PROBLEM 1: In the tire pressure thread, turn the paragraph beginning "Car has SA koni's" into a list of the car's parts.
PROBLEM 2: Translate this sentence from the tire pressure thread into Spanish: "What pressures are people using for track work?"
PROBLEM 3: Go on with the tire pressure thread from its last post.

PAGE EXTRACT:
►

# Tire pressure for E30 at the track?



## PeteinMD (Apr 16, 2003)

I'll be at BeaveRun next weekend with my new to me 325i. What pressures are people using for track work? The car has new Toyo ?T1-S? (not sure of the order of numbers/letters, but they are new...

Car has SA koni's, RD sways, HR springs,+ other items that won't be adjusted at the track.

TIA,

PeteinMD
'00 M coupe
'90 325i


----------



## Pinecone (Apr 3, 2002)

At least 40 all around to start. I am moving to even higher pressures for street tires and track/autcorss events.


----------



## PeteinMD (Apr 16, 2003)

Hm. When I track the coupe, I use 38 in the front, 36 in the rear, cold. They expand by 4 lbs uniformly after a track session, so I'm at 44/40.

◄

RECORDS SUPPLIED:
►

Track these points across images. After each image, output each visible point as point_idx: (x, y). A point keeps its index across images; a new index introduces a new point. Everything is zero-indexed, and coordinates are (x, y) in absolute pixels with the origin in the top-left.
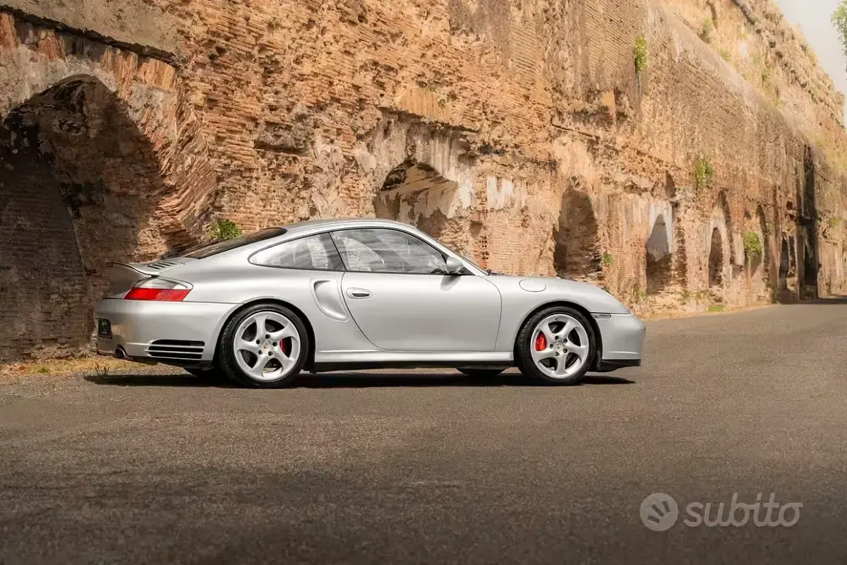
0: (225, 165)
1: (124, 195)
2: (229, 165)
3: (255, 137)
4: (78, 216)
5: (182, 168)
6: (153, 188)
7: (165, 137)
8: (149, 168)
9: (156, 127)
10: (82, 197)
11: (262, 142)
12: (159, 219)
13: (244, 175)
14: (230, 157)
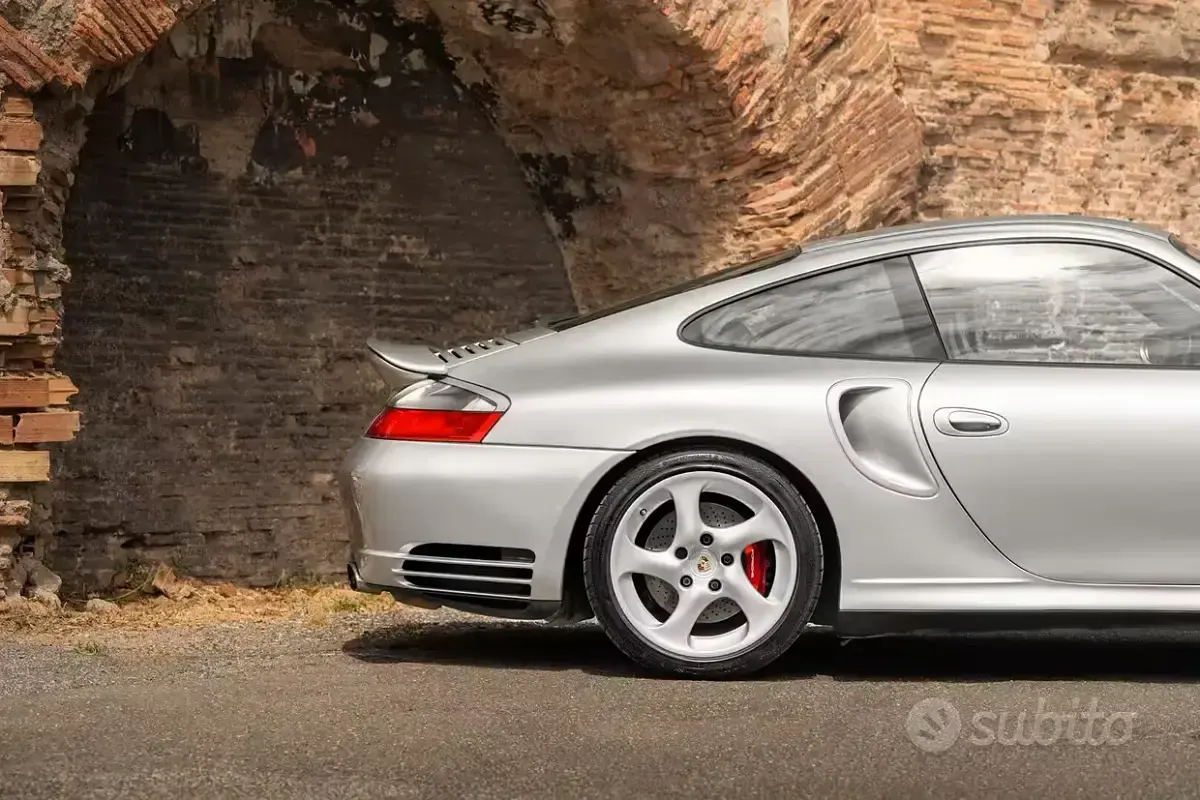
0: (952, 103)
1: (664, 181)
2: (964, 105)
3: (1054, 34)
4: (569, 232)
5: (810, 110)
6: (727, 161)
7: (750, 37)
8: (710, 112)
9: (721, 13)
10: (575, 188)
11: (1077, 47)
12: (747, 235)
13: (1014, 126)
14: (968, 84)
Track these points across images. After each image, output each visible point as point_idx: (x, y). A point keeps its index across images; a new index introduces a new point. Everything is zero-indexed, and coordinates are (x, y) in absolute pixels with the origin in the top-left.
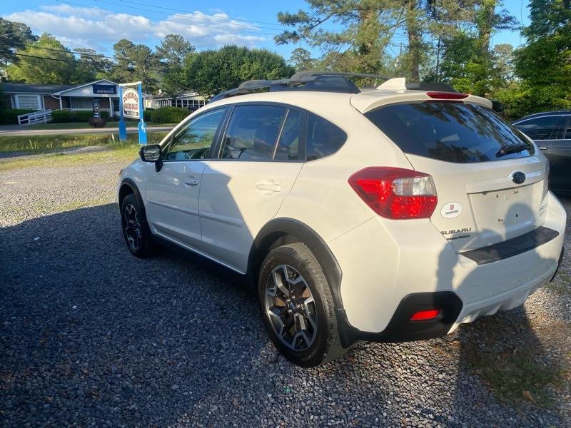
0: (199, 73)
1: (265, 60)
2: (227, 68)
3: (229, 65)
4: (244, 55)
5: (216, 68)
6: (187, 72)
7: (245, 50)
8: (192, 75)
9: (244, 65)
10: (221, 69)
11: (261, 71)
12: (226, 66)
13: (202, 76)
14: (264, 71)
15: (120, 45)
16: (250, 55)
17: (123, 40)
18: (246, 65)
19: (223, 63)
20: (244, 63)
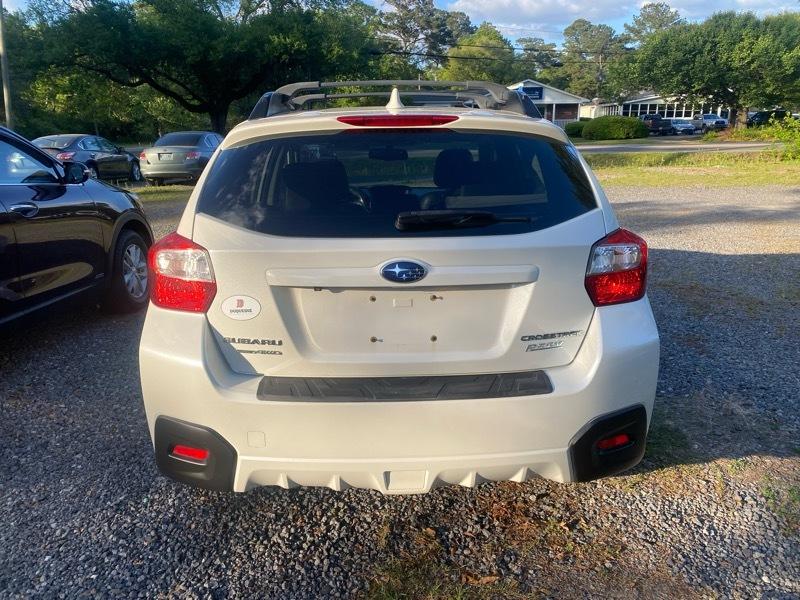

◄

ANSWER SECTION 1:
- SA Konis
- RD sways
- HR springs
- Other items that won't be adjusted at the track

ANSWER SECTION 2: ¿Qué presiones usa la gente para conducir en pista?

ANSWER SECTION 3:
Do you believe that an E30 would require more pressure, cold? I'm thinking that it's lighter than the coupe & may not need even the same pressures.

Again, I don't know, just thinking out loud. Thanx for your input.

Best,

PeteinMD
'00 M coupe
'90 325i


----------



## Pinecone (Apr 3, 2002)

But probably smaller tires also? The pressure is a combo of tire air volume, tire construction, and weight of vehicle.

And like I said, most people seem to be running tire pressures lower than optimal.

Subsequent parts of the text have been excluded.